Geilinger-Stützen®

Zur Berechnung

Die Berechnung der Geilinger-Stütze® erfolgt gemäss unserer allgemeinen bauaufsichtlichen Zulassung Z-26.3-42 basierend auf DIN 18800 T5 bzw. Eurocode 4. Der Tragwiderstand unter Normaltemperatur (Kaltzustand) wird mit einem genauen nichtlinearen Rechenverfahren (allgemeinen Bemessungsverfahren) ermittelt, bei dem die Eigenspannungs- und Streckgrenzenverteilung im Stahlkern berücksichtigt sind. Für die thermischen Einwirkungen im Brandfall wird die ISO-Normbrandkurve zugrundegelegt. Der Tragwiderstand im Brandfall (Heisszustand) wird ebenfalls mit einem genauen nichtlinearen Rechenverfahren (allgemeinen Bemessungsverfahren) unter Berücksichtigung der Temperaturverteilung im Querschnitt und des Einflusses der thermischen Dehnungen (Eigenspannungszustand im Querschnitt) ermittelt.

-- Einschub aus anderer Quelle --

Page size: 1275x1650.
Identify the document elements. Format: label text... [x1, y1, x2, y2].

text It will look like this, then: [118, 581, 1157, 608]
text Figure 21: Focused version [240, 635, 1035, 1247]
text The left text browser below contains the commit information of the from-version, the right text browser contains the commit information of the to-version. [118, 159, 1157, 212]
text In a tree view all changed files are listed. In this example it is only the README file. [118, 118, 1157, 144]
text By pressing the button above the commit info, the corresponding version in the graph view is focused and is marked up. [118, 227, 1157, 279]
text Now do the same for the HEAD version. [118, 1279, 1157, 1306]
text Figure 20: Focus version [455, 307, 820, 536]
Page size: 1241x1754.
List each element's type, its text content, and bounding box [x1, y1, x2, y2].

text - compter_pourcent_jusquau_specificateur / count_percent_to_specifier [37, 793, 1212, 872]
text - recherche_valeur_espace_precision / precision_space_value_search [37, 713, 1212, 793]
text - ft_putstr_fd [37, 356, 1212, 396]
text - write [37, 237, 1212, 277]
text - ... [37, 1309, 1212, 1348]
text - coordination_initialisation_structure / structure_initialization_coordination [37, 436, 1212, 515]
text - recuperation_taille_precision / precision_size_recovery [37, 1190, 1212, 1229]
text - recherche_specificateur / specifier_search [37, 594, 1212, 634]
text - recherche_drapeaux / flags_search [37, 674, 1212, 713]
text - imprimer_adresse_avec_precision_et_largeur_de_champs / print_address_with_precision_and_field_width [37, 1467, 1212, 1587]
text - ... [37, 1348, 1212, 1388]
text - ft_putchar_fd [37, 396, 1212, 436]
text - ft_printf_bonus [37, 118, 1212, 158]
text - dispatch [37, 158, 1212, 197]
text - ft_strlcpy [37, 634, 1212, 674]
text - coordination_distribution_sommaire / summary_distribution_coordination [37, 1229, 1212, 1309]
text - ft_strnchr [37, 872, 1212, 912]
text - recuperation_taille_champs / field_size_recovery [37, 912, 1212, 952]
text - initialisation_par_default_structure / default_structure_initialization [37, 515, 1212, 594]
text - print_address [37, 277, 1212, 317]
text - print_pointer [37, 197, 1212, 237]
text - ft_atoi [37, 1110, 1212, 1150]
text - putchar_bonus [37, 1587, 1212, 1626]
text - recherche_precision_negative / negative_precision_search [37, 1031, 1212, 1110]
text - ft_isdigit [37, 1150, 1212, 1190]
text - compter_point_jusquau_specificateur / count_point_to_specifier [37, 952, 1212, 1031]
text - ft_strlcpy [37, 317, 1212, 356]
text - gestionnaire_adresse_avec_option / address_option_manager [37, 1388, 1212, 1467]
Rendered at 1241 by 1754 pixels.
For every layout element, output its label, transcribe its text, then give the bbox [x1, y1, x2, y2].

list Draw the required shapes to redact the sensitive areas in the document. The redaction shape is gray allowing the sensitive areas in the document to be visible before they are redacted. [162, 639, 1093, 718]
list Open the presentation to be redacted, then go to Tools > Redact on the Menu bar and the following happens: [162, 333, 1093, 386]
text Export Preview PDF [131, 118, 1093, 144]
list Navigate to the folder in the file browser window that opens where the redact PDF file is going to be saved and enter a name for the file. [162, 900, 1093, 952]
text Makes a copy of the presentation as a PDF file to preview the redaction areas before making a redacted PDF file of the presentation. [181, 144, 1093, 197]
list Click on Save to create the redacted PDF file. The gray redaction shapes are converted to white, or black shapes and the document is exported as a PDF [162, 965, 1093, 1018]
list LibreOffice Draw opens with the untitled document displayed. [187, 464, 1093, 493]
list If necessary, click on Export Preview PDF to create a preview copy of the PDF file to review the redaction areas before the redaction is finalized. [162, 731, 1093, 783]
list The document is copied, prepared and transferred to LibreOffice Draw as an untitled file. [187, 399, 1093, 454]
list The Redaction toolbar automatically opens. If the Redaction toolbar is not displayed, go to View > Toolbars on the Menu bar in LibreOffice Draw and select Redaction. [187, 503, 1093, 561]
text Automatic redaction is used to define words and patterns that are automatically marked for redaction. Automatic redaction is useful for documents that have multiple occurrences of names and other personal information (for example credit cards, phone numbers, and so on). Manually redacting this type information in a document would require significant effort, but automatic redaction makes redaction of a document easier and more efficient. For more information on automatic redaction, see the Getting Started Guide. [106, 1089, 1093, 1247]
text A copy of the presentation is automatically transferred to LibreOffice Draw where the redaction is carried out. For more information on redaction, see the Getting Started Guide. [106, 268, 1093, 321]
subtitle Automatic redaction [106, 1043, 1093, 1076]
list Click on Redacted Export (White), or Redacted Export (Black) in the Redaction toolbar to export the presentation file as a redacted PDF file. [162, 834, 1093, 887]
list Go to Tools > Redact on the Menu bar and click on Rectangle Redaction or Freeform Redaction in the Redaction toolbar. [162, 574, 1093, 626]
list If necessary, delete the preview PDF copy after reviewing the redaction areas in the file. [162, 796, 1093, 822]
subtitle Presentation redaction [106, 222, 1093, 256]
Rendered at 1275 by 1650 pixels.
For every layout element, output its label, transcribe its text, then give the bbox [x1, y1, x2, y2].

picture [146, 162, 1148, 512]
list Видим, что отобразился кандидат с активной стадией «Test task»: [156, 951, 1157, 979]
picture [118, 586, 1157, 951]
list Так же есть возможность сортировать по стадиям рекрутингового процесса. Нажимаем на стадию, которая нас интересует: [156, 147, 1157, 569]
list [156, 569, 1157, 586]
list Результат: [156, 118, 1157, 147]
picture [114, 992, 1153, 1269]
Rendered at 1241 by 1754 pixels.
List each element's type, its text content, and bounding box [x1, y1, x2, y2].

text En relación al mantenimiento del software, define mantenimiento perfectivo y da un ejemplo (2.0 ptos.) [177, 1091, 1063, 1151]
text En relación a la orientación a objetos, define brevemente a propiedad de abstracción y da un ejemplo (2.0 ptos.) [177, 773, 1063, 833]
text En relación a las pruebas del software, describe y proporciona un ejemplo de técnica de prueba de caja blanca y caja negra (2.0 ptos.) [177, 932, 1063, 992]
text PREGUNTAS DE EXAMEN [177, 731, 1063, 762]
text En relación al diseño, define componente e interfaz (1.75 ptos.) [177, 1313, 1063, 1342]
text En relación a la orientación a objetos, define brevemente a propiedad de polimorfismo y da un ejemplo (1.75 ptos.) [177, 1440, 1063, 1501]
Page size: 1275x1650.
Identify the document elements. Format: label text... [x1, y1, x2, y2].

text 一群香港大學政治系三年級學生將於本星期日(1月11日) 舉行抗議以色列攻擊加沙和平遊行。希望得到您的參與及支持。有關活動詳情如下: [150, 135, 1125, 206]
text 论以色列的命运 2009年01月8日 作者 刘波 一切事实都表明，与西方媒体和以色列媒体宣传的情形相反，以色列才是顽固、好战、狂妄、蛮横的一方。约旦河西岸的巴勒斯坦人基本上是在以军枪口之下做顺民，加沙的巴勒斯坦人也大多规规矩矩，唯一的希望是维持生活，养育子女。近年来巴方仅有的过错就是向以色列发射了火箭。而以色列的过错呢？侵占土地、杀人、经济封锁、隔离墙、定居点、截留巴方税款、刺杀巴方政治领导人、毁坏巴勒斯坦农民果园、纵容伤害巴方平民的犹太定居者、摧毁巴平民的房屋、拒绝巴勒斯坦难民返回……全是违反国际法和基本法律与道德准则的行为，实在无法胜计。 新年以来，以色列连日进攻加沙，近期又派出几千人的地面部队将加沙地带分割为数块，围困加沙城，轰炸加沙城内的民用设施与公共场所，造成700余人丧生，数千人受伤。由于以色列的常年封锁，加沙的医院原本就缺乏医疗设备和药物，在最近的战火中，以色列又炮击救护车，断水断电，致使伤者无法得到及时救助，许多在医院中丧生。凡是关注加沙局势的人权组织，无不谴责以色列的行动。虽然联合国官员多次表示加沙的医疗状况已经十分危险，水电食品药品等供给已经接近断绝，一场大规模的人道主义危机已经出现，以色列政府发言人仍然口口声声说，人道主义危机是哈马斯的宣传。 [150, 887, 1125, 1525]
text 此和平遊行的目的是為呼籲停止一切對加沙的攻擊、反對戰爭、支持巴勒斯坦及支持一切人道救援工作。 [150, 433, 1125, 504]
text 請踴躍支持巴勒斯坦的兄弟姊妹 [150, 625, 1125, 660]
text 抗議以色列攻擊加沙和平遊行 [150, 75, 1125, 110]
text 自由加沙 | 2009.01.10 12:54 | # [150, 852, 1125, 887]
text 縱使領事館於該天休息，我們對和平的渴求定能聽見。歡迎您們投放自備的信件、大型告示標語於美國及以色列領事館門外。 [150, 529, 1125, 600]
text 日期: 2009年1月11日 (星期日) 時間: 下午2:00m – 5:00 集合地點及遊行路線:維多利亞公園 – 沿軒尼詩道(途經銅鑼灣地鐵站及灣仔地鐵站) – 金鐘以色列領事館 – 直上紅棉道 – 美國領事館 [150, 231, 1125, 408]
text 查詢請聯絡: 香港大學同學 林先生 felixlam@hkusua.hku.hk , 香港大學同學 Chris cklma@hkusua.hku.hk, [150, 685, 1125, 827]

Die prüffähige statische Berechnung der Geilinger-Stützen® im Kaltzustand und im Brandfall wird von uns erstellt. Die Stützen können grundsätzlich für einen Feuerwiderstand von R30 bis R180 (üblicherweise R90 im Normalfall und R120 für Hochhäuser) ausgelegt.
Vorbemessungstabellen finden Sie im Bereich Downloads. Geilinger-Stützen® können Sie auch mit unserem online Rechner vorbemessen.

Anmerkung

Wie Untersuchungen gezeigt haben, ist es nicht möglich, eine Vollkernstütze einer einzigen europäischen Knickspannungslinie zuzuordnen, da die Eigenspannungsverteilung und Streckgrenzenverteilung im massiven Stahlkern einen großen Einfluss auf die Tragfähigkeit hat. Ausserdem führen die Gedrungenheit und der grosse plastische Formbeiwet des Vollstahlkerns dazu, dass erhebliche Teile des Stahlkerns entgegen den Annahmen des vereinfachten Bemessungsverfahrens der DIN 18800 T5 bzw. EC4 oft gar nicht plastizieren können. Aus diesen Gründen sind Vollkernstützen nicht nach dem vereinfachten Verfahren, sondern nach dem allgemeinen Verfahren in Verbindung mit einer allgemeinen bauaufsichtlichen Zulassung zu bemessen.